Tuesday, October 16, 2007

Triangle home sales drop 24%

According to the Triangle Business Journal today...
Sales of existing homes in the Triangle dropped 24 percent in September as woes in the national housing market continued to chip at the local economy.
Data released by the Triangle Multiple Listing Service show that 2,347 homes were sold in September, down from 3,098 in September 2006.
Local home sales had been trending down for months, most recently dropping 8 percent in August and 11 percent in July. But the area hadn't yet seen such a sharp downturn equivalent to those in other markets, where declining home costs and troubles with subprime mortgage markets have embroiled economies.
Prices weren't the culprit. The average closing price on a home rose 6 percent year-over-year to $242,885.
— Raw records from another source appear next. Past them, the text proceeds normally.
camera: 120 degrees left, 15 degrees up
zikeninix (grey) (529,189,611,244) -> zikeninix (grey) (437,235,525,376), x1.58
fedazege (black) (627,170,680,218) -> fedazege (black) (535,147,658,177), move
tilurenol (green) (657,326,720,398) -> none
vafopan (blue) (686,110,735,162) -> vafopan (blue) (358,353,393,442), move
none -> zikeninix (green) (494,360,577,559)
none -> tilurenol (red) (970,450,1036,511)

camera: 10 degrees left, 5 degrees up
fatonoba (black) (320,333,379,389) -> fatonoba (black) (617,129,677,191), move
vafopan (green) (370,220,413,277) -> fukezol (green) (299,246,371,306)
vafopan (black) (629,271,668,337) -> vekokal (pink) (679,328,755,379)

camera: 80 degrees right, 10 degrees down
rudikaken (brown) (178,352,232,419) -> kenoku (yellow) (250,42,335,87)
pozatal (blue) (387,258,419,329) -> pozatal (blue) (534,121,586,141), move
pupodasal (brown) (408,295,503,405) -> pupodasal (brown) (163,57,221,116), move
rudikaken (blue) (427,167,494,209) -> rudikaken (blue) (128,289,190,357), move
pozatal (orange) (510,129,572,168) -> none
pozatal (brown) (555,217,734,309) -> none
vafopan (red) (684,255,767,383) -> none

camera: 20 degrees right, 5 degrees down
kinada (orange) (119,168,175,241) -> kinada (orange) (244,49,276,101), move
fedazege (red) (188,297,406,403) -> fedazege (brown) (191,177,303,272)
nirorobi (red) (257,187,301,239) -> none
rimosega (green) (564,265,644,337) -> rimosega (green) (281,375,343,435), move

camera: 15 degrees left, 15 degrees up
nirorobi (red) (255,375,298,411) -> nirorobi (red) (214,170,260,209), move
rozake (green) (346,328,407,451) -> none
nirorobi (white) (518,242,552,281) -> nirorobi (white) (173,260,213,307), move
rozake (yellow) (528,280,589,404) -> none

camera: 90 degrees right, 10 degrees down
But as foreclosures grow locally and the national economy slows, local home inventory rises. It continued to rise in September, when there were 17,929 active listings - up 22 percent from the year prior.
And unlike in recent months, when wealthier ZIP codes dominated home sales, the top three ZIPs for sales all came in areas that have seen high foreclosure activity. Fuquay-Varina's 27526 topped the list with 96 home sales, while southeast Raleigh's 27610 was No. 2 with 90 and Wake Forest's 27587 was No. 3 with 88.